WHAT NEEDS TO BE DONE | Report how many lines in the rows below contain the word "value". Reply with the number alone.

GIVEN ENTRIES |
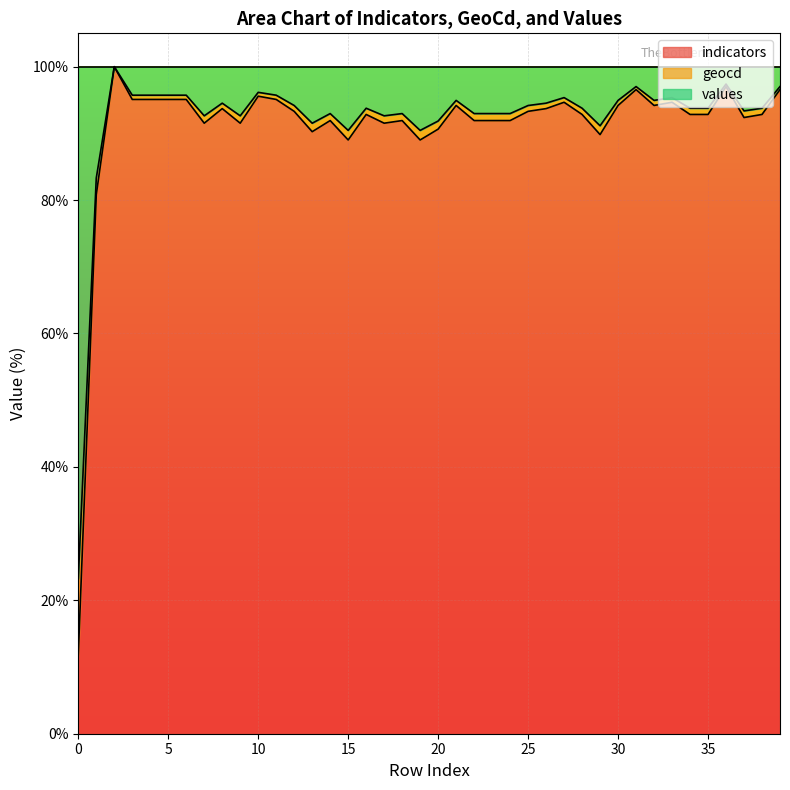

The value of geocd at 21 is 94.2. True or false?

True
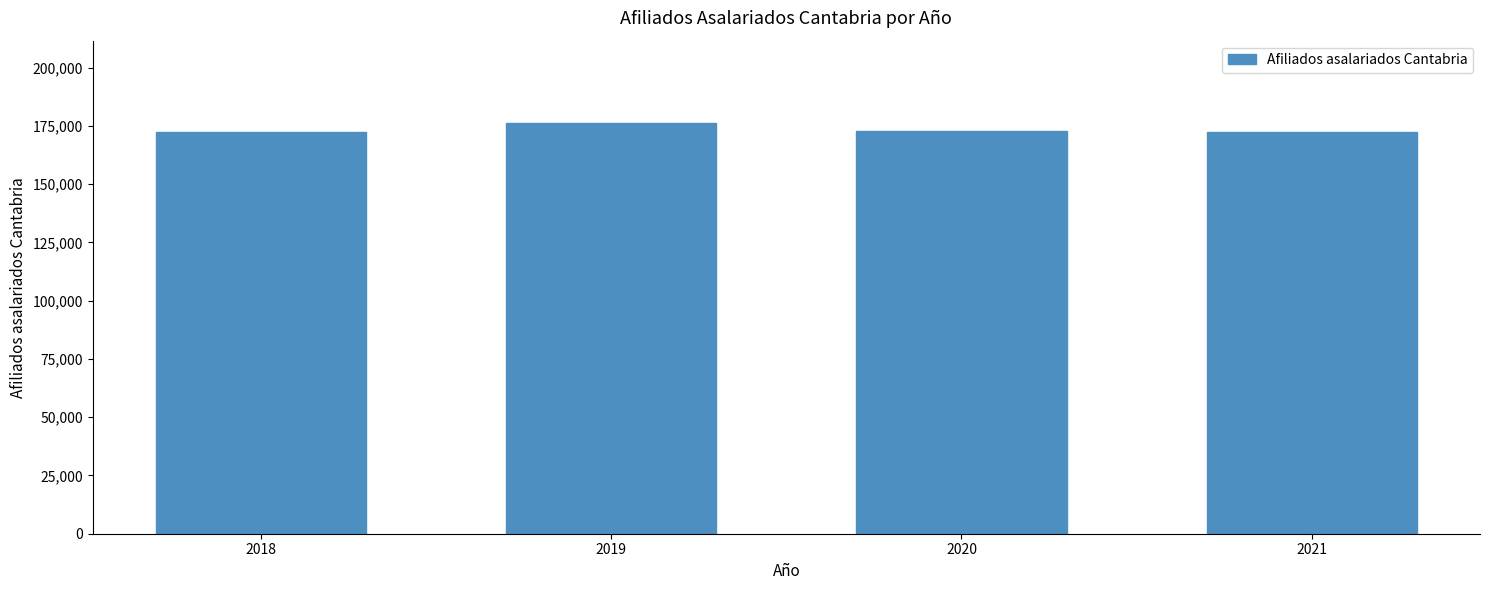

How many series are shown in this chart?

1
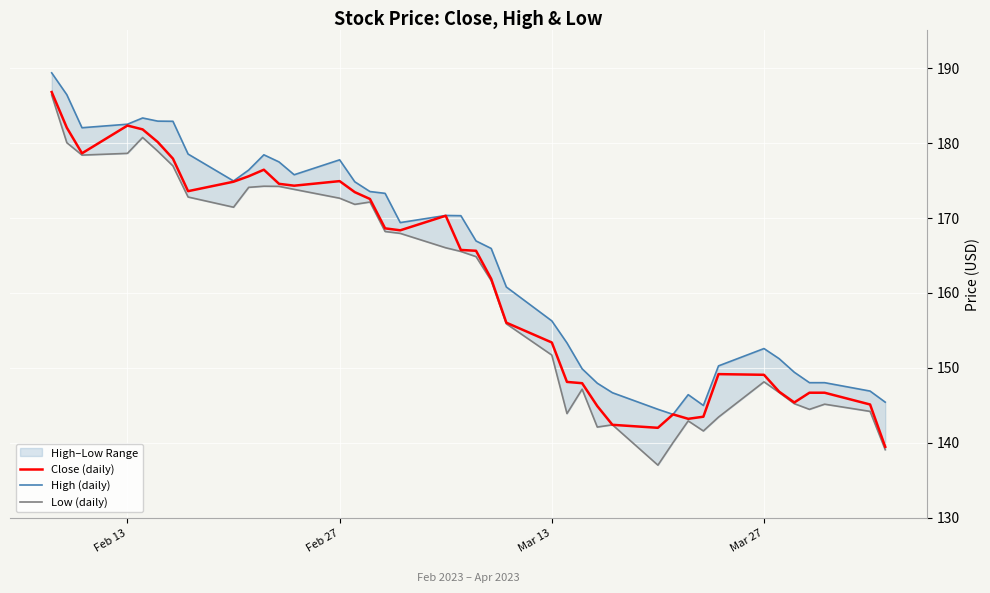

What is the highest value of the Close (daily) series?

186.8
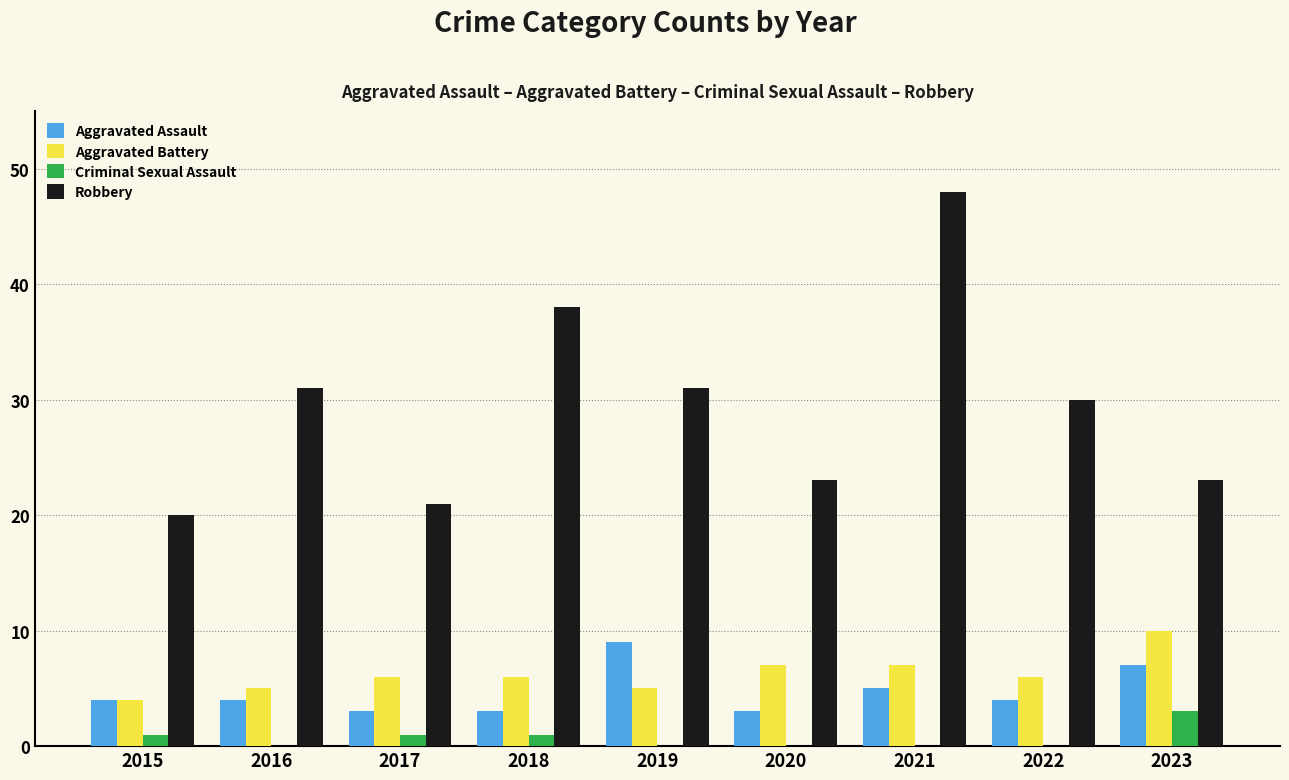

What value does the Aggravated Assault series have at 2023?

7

SOLUTION FOR THIS EXERCISE | 3